- WHAT IS BEING ASKED:
Pull out every line below that contains the string "construction". Treat uppercase and lowercase as different.

(Extracted data entries)
——————

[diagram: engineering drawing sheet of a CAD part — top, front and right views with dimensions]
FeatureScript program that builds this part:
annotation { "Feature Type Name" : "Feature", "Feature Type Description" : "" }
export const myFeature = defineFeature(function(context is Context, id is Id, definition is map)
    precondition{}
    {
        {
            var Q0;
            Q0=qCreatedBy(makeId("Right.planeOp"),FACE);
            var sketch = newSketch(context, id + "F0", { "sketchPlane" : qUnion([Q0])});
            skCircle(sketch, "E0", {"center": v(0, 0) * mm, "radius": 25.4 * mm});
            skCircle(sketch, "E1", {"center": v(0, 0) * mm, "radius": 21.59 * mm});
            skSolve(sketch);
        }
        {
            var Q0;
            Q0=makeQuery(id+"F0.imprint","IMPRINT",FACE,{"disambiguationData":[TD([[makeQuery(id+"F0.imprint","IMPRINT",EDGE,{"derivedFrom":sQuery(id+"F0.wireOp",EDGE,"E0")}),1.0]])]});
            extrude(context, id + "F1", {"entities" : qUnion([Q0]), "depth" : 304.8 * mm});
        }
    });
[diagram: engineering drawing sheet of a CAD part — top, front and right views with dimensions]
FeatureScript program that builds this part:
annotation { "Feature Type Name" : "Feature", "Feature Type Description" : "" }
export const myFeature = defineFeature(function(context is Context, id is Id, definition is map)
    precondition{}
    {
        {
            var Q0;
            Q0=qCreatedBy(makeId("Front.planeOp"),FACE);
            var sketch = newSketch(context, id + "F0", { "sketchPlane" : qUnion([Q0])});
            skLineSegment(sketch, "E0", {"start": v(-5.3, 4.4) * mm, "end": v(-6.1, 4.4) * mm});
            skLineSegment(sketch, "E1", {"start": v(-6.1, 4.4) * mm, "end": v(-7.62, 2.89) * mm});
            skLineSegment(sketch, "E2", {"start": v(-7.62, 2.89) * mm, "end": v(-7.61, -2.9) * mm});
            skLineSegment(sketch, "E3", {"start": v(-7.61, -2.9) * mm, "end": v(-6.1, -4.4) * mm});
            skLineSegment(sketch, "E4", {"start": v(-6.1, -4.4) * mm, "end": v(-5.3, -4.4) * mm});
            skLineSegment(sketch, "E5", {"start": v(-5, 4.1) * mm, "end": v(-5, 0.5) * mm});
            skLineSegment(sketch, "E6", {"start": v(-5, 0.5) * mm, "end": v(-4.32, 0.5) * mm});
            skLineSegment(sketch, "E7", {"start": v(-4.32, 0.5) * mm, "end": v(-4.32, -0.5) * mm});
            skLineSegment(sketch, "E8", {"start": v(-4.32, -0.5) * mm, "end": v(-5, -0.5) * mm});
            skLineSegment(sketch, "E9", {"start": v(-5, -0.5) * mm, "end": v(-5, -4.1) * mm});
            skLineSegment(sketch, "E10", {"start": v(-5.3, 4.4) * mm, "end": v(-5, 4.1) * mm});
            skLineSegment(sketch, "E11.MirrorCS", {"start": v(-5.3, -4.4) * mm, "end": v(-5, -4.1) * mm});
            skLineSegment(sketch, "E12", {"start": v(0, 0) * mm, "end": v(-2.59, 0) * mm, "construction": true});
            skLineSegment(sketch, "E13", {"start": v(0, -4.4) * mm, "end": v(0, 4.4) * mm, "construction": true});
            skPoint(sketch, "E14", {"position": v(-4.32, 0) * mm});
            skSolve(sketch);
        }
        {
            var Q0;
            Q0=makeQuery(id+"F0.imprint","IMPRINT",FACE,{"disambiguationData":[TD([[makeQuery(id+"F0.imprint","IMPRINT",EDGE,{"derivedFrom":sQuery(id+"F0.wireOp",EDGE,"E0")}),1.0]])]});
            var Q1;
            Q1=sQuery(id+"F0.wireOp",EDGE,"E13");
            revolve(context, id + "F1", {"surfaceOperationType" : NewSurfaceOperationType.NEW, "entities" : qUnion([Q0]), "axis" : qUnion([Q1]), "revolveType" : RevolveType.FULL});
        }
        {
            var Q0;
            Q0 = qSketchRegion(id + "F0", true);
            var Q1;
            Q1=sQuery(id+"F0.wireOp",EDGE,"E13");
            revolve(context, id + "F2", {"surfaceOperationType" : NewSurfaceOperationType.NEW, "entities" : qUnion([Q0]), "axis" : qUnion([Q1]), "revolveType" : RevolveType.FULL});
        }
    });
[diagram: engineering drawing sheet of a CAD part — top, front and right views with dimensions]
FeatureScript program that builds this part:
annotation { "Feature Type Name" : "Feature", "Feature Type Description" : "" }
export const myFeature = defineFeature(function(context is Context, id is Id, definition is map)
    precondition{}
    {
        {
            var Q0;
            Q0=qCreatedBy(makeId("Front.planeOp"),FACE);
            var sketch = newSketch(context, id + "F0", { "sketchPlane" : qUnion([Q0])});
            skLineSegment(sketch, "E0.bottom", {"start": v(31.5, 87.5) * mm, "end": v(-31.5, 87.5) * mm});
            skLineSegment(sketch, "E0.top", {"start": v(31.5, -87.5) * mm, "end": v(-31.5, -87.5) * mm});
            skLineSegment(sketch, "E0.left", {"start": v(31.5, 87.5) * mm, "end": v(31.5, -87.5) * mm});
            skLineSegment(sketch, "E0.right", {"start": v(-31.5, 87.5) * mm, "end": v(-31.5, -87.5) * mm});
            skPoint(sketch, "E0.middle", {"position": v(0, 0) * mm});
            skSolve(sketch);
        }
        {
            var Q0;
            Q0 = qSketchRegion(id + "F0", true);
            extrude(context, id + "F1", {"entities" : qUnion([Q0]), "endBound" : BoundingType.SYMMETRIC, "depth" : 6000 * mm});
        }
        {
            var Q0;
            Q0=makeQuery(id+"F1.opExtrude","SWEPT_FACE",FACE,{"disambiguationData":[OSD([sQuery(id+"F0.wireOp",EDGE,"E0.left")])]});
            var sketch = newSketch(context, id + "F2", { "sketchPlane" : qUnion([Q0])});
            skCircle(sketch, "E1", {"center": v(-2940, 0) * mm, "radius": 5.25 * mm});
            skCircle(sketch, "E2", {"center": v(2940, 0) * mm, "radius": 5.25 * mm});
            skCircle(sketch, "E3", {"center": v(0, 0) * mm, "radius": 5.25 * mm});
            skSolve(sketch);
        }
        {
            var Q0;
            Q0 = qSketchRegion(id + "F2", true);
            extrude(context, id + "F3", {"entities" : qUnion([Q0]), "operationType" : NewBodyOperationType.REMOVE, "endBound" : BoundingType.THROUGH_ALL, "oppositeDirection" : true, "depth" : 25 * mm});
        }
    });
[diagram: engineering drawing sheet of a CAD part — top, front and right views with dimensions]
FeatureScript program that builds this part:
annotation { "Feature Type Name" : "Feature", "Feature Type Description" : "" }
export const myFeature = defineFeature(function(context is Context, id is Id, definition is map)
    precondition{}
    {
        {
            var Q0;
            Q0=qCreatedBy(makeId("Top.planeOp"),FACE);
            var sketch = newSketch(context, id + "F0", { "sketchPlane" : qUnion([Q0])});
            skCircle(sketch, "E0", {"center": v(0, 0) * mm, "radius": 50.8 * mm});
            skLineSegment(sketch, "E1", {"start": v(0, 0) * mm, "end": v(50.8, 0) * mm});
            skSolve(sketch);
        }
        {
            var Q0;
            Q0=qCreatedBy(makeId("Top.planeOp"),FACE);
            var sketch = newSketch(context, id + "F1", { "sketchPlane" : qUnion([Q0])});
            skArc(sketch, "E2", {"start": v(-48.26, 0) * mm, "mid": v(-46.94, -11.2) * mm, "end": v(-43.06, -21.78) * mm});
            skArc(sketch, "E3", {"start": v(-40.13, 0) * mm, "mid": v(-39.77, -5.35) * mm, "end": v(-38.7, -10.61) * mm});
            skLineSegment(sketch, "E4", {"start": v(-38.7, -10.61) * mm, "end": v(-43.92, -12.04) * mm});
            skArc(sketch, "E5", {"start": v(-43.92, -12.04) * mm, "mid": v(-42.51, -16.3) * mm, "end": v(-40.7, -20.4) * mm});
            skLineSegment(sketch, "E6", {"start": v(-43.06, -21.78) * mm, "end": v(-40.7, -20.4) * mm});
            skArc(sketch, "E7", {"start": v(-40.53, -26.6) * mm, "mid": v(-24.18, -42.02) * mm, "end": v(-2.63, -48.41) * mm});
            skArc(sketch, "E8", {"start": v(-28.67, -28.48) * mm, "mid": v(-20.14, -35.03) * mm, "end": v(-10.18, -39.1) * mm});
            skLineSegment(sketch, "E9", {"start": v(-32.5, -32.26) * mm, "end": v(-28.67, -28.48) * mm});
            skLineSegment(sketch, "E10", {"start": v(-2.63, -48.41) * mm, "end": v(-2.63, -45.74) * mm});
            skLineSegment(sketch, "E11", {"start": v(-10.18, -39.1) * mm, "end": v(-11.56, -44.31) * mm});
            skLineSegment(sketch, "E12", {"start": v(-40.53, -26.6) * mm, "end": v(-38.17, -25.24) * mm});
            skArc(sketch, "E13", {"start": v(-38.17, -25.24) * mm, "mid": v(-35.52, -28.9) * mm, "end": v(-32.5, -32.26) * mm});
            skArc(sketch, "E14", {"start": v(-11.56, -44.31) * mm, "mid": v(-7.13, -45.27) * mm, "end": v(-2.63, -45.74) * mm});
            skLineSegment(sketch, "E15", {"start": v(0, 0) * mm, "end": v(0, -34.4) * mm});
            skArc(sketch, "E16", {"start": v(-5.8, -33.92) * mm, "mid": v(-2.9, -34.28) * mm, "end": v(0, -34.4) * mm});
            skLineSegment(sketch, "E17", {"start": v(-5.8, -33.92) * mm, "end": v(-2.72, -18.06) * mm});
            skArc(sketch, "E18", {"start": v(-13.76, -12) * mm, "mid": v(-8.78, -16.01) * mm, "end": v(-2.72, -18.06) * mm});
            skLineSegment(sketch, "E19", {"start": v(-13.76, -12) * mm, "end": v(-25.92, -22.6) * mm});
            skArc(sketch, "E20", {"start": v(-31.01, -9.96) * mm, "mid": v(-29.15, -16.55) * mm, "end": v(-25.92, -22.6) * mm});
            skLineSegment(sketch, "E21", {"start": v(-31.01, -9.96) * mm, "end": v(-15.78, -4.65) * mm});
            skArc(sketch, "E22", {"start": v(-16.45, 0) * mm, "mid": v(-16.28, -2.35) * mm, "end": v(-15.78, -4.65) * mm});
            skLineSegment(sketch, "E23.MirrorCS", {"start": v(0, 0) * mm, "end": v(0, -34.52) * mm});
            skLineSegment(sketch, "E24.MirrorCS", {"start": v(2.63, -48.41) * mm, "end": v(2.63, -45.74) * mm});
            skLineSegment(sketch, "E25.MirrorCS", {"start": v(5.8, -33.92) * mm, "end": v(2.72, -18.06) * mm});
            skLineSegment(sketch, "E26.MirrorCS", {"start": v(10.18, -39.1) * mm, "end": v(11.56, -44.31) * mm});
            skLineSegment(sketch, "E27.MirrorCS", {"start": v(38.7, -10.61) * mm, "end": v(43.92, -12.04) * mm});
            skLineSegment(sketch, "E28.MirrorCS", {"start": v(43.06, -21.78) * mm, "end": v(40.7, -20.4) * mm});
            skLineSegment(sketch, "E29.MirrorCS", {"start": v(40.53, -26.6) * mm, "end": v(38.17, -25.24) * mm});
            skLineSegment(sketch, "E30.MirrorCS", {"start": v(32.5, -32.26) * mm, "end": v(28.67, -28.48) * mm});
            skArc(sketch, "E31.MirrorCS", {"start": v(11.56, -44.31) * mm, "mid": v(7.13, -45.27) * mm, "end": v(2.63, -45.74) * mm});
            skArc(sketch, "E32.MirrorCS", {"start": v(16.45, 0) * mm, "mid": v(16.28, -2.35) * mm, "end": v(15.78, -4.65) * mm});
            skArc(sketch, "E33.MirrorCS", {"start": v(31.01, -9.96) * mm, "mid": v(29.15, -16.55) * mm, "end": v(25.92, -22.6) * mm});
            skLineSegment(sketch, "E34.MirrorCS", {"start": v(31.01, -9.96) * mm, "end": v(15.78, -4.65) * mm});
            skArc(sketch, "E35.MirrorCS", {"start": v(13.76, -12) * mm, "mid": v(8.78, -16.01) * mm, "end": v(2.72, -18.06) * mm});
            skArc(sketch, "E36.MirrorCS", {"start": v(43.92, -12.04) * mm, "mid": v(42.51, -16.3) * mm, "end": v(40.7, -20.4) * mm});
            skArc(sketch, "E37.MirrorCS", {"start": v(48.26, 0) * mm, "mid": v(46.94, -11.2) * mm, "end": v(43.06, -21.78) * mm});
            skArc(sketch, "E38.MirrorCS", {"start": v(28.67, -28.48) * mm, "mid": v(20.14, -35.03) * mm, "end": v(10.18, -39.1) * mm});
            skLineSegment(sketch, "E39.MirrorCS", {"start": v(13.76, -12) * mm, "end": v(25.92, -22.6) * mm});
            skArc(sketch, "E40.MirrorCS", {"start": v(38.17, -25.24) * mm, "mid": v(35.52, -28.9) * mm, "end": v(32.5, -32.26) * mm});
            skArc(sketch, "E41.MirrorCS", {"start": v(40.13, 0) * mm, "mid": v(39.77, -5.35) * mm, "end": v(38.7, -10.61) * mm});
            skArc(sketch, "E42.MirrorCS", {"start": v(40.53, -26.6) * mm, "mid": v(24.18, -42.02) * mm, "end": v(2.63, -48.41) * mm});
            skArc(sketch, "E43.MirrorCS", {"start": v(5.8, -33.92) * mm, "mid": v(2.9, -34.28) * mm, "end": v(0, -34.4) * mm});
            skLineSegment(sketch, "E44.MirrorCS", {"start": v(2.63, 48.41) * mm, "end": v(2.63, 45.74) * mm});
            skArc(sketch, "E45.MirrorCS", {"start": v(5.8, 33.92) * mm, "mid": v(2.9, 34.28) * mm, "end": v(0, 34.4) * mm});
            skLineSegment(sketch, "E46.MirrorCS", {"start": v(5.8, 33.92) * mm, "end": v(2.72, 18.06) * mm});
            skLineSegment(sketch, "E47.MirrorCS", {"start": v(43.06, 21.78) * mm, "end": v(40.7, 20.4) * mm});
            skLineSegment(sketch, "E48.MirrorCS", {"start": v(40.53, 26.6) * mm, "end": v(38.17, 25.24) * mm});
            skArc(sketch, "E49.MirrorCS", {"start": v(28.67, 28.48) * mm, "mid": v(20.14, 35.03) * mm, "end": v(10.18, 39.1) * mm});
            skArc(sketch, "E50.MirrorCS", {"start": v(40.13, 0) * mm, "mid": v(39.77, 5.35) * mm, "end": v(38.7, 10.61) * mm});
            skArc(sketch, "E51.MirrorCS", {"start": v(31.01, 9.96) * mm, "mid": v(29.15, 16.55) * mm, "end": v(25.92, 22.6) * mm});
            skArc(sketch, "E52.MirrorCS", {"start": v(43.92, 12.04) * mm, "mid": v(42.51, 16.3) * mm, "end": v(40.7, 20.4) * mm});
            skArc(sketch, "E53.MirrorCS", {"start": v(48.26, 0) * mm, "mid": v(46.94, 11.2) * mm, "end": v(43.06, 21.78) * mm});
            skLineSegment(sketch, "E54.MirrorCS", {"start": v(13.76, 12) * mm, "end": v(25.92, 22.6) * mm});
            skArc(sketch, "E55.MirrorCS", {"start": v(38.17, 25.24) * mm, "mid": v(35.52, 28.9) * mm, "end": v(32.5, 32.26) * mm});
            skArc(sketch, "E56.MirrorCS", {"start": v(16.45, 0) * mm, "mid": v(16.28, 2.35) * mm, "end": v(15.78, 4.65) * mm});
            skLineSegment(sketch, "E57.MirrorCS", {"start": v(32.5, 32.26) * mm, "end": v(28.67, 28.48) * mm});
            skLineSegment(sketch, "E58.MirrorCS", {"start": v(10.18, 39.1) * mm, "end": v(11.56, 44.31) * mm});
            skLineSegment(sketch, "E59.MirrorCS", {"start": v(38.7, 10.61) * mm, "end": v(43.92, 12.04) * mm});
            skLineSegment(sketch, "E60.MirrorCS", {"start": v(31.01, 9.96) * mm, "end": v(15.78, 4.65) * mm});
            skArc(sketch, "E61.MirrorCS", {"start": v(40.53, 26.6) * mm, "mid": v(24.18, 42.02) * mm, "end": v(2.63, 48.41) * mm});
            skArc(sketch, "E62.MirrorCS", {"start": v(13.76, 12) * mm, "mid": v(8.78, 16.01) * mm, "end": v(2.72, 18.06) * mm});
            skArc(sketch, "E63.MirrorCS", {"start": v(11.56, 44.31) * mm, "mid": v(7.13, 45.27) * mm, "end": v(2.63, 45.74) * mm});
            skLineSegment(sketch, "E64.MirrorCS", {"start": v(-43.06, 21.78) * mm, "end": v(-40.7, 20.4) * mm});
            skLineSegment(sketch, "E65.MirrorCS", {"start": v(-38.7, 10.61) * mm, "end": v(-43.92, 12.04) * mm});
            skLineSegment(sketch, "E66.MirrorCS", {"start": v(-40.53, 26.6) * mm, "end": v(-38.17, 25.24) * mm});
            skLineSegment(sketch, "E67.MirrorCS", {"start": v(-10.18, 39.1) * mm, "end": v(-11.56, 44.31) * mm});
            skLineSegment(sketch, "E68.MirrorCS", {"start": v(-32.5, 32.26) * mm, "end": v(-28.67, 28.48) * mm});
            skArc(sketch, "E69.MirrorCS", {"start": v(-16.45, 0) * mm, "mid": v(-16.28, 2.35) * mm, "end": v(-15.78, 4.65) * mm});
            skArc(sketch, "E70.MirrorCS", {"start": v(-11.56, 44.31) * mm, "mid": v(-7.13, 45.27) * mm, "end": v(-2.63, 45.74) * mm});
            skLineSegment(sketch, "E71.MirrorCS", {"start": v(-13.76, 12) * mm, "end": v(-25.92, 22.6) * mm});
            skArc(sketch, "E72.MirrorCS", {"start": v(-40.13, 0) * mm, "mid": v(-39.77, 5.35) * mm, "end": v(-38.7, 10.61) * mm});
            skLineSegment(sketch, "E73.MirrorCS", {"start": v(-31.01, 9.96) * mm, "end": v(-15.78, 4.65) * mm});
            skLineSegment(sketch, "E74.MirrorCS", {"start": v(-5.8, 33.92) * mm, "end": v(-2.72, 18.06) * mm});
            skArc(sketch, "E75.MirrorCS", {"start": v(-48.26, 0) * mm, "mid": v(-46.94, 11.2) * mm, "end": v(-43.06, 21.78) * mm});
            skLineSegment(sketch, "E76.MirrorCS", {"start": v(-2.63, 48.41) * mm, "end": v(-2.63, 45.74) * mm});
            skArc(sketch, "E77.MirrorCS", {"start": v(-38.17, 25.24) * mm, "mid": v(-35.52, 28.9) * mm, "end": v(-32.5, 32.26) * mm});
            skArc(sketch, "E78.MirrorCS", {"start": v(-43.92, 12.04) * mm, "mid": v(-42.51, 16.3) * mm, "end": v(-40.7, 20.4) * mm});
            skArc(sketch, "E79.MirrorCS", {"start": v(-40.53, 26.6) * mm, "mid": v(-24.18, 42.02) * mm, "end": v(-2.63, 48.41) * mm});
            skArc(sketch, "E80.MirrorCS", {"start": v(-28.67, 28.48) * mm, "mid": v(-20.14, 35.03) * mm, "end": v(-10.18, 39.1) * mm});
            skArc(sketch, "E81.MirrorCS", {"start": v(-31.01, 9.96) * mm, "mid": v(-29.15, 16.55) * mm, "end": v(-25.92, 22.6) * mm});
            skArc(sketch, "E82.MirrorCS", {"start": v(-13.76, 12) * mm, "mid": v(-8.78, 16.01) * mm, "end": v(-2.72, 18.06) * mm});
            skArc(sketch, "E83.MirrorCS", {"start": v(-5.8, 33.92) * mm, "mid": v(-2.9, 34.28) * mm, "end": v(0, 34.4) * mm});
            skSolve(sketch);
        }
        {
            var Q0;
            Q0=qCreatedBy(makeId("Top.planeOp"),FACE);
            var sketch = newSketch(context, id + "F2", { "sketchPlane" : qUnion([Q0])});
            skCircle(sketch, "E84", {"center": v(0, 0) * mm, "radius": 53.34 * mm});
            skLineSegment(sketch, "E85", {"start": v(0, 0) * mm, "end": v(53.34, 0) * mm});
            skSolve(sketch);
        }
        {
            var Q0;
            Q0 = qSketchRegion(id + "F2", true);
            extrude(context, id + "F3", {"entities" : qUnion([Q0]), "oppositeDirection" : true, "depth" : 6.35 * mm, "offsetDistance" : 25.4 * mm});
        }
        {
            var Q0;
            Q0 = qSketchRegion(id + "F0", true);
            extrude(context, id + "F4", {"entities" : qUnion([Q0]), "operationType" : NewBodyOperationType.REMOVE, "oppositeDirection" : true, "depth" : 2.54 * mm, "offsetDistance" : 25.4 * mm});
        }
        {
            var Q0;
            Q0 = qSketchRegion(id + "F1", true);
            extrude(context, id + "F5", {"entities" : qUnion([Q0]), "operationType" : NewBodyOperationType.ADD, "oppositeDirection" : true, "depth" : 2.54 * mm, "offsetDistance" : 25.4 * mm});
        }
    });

——————

- RESULT:
            skLineSegment(sketch, "E12", {"start": v(0, 0) * mm, "end": v(-2.59, 0) * mm, "construction": true});
            skLineSegment(sketch, "E13", {"start": v(0, -4.4) * mm, "end": v(0, 4.4) * mm, "construction": true});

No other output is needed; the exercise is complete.